The simple creation of a great photograph can turn a bland, quick-hit recipe post into a real hit, while a long, intricate article that you slave over gets no attention because it has no pic, or worse, a crappy one. And producing that great photo can be quite difficult, which is why some of us do such a good job, and some of us don’t.
But the bar has just been raised, folks. Above, you see an incredible “new” format of electronic imagery, the Cinemagraph. Actually, it is simply an animated GIF, a format old as the (internet) hills, with a specific, very striking style. Rather than creating a quick and dirty video substitute, the Cinemagraph has the appearance of a still photo in which a single, important element is just slightly… alive.
Here’s another from the same source, fashion and occasional food photographer, Jamie Beck:
It’s an incredible effect, and one that she and financé Kevin Burg have pioneered. Like all great ideas, it looks so wonderfully simple, but takes great skill and special circumstances to execute.
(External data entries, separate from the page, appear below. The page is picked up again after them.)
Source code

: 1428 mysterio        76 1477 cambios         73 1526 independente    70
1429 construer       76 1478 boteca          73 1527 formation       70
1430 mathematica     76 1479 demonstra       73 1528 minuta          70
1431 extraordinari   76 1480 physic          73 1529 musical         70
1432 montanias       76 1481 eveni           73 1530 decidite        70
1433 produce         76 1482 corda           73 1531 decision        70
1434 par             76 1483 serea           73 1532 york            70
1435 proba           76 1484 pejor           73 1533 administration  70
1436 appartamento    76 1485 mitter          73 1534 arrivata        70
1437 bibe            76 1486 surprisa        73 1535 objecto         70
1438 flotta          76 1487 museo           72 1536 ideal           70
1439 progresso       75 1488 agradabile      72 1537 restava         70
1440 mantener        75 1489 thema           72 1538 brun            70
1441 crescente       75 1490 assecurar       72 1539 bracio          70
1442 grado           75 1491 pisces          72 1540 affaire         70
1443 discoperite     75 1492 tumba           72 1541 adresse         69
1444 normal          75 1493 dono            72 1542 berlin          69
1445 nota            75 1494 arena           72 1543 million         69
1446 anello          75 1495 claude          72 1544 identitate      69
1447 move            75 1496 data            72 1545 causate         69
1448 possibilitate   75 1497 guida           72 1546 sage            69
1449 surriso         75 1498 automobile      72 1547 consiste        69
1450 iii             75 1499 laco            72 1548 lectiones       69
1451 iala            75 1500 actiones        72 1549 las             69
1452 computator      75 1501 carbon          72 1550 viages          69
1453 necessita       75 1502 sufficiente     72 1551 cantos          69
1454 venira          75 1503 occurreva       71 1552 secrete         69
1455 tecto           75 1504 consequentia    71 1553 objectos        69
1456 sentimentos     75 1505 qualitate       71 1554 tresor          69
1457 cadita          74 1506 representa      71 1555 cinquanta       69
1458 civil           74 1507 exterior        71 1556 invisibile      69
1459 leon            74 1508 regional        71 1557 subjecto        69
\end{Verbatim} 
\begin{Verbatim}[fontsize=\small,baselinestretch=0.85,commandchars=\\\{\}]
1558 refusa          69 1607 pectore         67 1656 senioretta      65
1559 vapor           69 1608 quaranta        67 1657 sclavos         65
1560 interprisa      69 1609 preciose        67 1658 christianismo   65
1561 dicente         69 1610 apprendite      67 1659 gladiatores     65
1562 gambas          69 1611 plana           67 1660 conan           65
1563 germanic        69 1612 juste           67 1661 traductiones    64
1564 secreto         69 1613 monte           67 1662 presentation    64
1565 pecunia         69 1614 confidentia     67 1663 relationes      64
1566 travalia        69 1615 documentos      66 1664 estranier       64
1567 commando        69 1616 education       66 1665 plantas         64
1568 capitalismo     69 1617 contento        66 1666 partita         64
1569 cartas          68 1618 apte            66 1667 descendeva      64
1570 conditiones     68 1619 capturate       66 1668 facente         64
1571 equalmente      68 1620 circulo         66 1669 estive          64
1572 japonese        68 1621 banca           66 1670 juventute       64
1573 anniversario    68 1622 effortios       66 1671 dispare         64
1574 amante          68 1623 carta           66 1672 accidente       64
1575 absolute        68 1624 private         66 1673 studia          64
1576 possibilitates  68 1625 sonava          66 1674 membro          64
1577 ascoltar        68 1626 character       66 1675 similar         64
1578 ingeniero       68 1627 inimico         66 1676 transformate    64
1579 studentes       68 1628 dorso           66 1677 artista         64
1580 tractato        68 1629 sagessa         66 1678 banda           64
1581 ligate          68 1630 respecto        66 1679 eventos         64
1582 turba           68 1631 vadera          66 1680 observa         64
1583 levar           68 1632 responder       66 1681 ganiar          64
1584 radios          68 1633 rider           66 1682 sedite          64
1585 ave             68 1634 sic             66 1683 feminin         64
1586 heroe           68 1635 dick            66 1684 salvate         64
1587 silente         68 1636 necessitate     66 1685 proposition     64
A good drink photo is also harder than it looks, of course. You need a good camera, tripod, and especially good light to shoot one. To do even a decent cinemagraph, you need all that and a few things more. You work from video, so you have different camera requirements and no flash, and you need to carefully compose your shot to have only one thing moving in it. Then there are the technical challenges of translating your video to a GIF.
Why not just use a video?
The thing that makes this technique so striking is that around 90% of the shot is a still photo, with none of the artifacts, grain, or simple, almost invisible motions that are found even in video of a static subject. This is what brings out the movement you preserve so spiffily.
I haven’t tried this yet, as I don’t have the right camera for it, but I hope some of my fellow bloggers will give it a shot. Here are two good tutorials to get us all started on the techique. The first is from Fernando J Baez, and the second by Christopher Burt. They each cover some different aspects of the challenge and are clear and concise. For more on the thinking that went into the technique to begin with, here’s a good interview with Jamie and Kevin in Turnstyle.
So, my fellow denizens of the Cocktailosphere, who will be the first to give us a cinemagraph of a stream of Martini sluicing over an olive, or a sultry bartender swirling a barspoon in a glass?